In many ways, complementarianism is just warmed-over Victorian family dynamics. The concept of the “mancave” can be traced back to the study/smoking room in Victorian houses. For Victorians, the home was considered the wife’s domain. This is why much of Victorian décor is traditionally “feminine.”[4] For his part, the father was to be a lion outside the house while away at work or out with the men, but a tamed cat inside the house. Even then, his role in the domestic duties, including parenting, was kept at a minimum. At dinner, children were to be seen but not heard so as not to spoil father’s meal.[5] After dinner, father would retire to his chair where he could smoke his pipe, sip brandy, and read in peace. Mother kept the kids busy and corralled so as not to disturb father’s peace. This notion of the home, and by extension much of the parenting, being the domain of the wife/mother is coursing through complementarianism.

John MacArthur flat-out teaches that, “a wife is to focus her life on the home. God has designed the family to be her sphere of responsibility.”[6] Never mind that the instructions and wisdom about parenting in the Bible include fathers, MacArthur and his complementarian buddies, under a rubric of patriarchal hierarchy, continue to teach Victorian family dynamics. In chapter 1 of the “Blue Book,” John Piper includes the word “protect” in his definition of masculinity and the word “nurture” in his definition of femininity.[7] I’ve heard complementarians teach that if a woman gets a college degree, it should be a “nurturing” field like teaching or nursing. I’ve also heard complementarians used the colloquial expression “mama bear” without a hint of irony.[8]

This ontological division, called complementarity, between men and women establishes the gender role framework that casts women as not only better suited than men to put their hands on the plow of domestic tasks but are designed to do so by God. Except, not only is it wrong that women are better suited than men to perform domestic tasks, but God has tasked both fathers and mothers with raising children in the fear of the Lord. Shamefully, the fact that many fathers in complementarian churches feel far less equipped than their wives to care for their children when operating as the sole parent is evidence that complementarian fathers are a less funny version of the TV sitcom dad.


[1] I have not seen the special; I don’t even know if it’s out yet. I saw a clip that included the above joke during one of Glaser’s talk show appearances.

[2] The churches of my youth, the ones my dad pastored, didn’t know the term. The so-called Blue Book wasn’t published until I was in high school. Even then, the editors, John Piper and Wayne Grudem, as well as every single contributor to the contents of the book would’ve been considered apostate new evangelicals in the independent fundamental Baptist world I grew up in. Nonetheless, my dad and every adult I knew while growing up was a complementarian, even if they’d never heard the term.

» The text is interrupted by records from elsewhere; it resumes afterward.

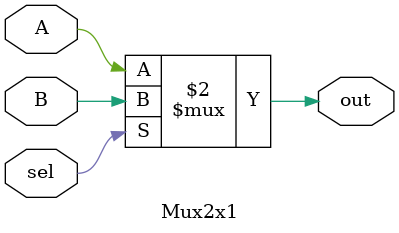
<source format=v>
module Mux2x1(A,B,sel,out);
input A,B,sel;
output out;

assign out = (sel == 0)? A:B;

endmodule

</source>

[3] Actually, clothes matching wasn’t always true, but that didn’t have anything to do with Danita being away. We often let our son, especially, but also our oldest daughter, make clothing choices that we would not have made. When he was in 2nd grade, our son loved to wear ties with t-shirts. Every morning he would proudly clip on his tie to his t-shirt and head off to school. It looks absurd, but my wife and I took the position that, if he’s happy with his clothing choice and his clothes are clean and cover the necessary body parts, who cares?

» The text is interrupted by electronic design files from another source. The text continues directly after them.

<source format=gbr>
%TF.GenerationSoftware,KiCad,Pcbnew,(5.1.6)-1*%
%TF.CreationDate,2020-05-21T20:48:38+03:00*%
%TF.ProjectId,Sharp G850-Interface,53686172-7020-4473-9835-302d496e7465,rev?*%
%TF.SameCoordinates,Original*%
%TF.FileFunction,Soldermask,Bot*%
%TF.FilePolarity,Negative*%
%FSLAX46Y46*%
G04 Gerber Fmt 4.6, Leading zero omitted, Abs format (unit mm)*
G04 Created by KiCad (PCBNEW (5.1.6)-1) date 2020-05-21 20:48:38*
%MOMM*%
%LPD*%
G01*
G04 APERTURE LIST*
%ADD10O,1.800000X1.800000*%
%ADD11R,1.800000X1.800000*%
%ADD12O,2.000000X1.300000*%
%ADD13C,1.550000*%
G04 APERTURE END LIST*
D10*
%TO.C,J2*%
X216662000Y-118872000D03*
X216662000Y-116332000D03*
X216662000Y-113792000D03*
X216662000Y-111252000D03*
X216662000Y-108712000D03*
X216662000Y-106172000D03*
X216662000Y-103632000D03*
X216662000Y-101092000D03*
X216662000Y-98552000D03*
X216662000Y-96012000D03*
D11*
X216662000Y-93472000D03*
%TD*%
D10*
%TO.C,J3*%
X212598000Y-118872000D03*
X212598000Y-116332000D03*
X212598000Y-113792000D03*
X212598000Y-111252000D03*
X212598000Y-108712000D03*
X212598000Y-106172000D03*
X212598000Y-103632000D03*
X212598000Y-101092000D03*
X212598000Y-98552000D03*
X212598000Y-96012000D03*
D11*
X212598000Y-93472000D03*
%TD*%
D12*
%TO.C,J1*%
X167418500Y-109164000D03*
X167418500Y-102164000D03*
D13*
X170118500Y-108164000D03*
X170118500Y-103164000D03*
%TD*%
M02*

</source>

[4] Please note that I put feminine in quotes.

[5] Think about how much this lies about  God the Father.

[6] John MacArthur, Jr., Different By Design: Discovering God’s Will for Today’s Man and Woman (Colorado Springs, CO: Chariot Victor Publishing, 1994), 70.

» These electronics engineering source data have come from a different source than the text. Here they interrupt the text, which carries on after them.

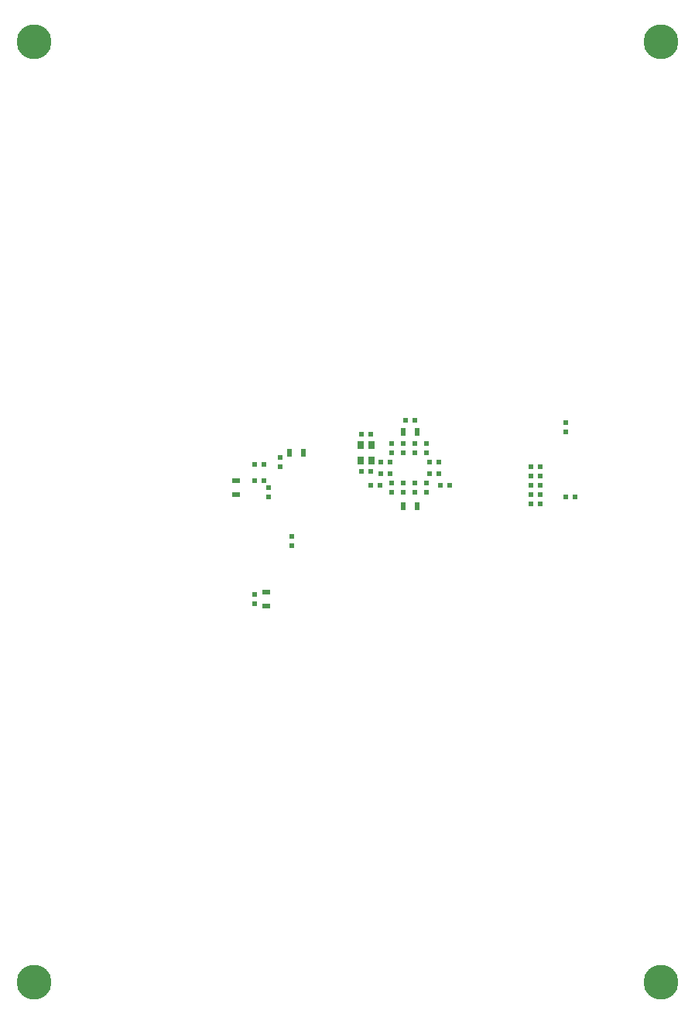
<source format=gbp>
G04 (created by PCBNEW-RS274X (2010-03-14)-final) date Sat 22 Oct 2011 03:19:01 PM EDT*
G01*
G70*
G90*
%MOIN*%
G04 Gerber Fmt 3.4, Leading zero omitted, Abs format*
%FSLAX34Y34*%
G04 APERTURE LIST*
%ADD10C,0.001000*%
%ADD11R,0.023600X0.019700*%
%ADD12R,0.019700X0.023600*%
%ADD13R,0.035400X0.023600*%
%ADD14R,0.023600X0.035400*%
%ADD15C,0.150000*%
%ADD16R,0.031500X0.035400*%
G04 APERTURE END LIST*
G54D10*
G54D11*
X00500Y-15303D03*
X00500Y-15697D03*
X02100Y-13197D03*
X02100Y-12803D03*
X06900Y-09197D03*
X06900Y-08803D03*
G54D12*
X06347Y-09600D03*
X05953Y-09600D03*
X07003Y-07800D03*
X07397Y-07800D03*
G54D11*
X01600Y-09797D03*
X01600Y-09403D03*
X01100Y-10703D03*
X01100Y-11097D03*
G54D12*
X00897Y-09700D03*
X00503Y-09700D03*
X12797Y-09800D03*
X12403Y-09800D03*
X12403Y-11000D03*
X12797Y-11000D03*
X13903Y-11100D03*
X14297Y-11100D03*
X12797Y-11400D03*
X12403Y-11400D03*
G54D11*
X13900Y-08297D03*
X13900Y-07903D03*
G54D12*
X12797Y-10600D03*
X12403Y-10600D03*
X05497Y-10000D03*
X05103Y-10000D03*
X05497Y-08400D03*
X05103Y-08400D03*
X00897Y-10400D03*
X00503Y-10400D03*
G54D11*
X07400Y-09197D03*
X07400Y-08803D03*
X07900Y-09197D03*
X07900Y-08803D03*
X06400Y-09197D03*
X06400Y-08803D03*
X07900Y-10503D03*
X07900Y-10897D03*
G54D12*
X08897Y-10600D03*
X08503Y-10600D03*
X05503Y-10600D03*
X05897Y-10600D03*
G54D11*
X07400Y-10503D03*
X07400Y-10897D03*
X06900Y-10503D03*
X06900Y-10897D03*
X06400Y-10503D03*
X06400Y-10897D03*
G54D12*
X08053Y-10100D03*
X08447Y-10100D03*
X06347Y-10100D03*
X05953Y-10100D03*
X12403Y-10200D03*
X12797Y-10200D03*
X08053Y-09600D03*
X08447Y-09600D03*
G54D13*
X01000Y-15795D03*
X01000Y-15205D03*
G54D14*
X07495Y-08300D03*
X06905Y-08300D03*
X02005Y-09200D03*
X02595Y-09200D03*
G54D13*
X-00300Y-10405D03*
X-00300Y-10995D03*
G54D14*
X06905Y-11500D03*
X07495Y-11500D03*
G54D15*
X18000Y-32000D03*
X-09000Y08500D03*
X18000Y08500D03*
X-09000Y-32000D03*
G54D16*
X05054Y-09525D03*
X05054Y-08875D03*
X05546Y-08875D03*
X05546Y-09525D03*
M02*

</source>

[7] John Piper, “A Vision of Biblical Complementarity” Recovering Biblical Manhood and Womanhood: A Response to Evangelical Feminism ed. John Piper and Wayne Grudem (Wheaton, IL: Crossway, 2006), 36.

[8] Complementarians, especially those who don’t read footnotes, will seize on this, though, and declare that protecting their children from threats is a form of nurturing. BINGO! And if you don’t get my “BINGO!”, I ain’t going to tell you.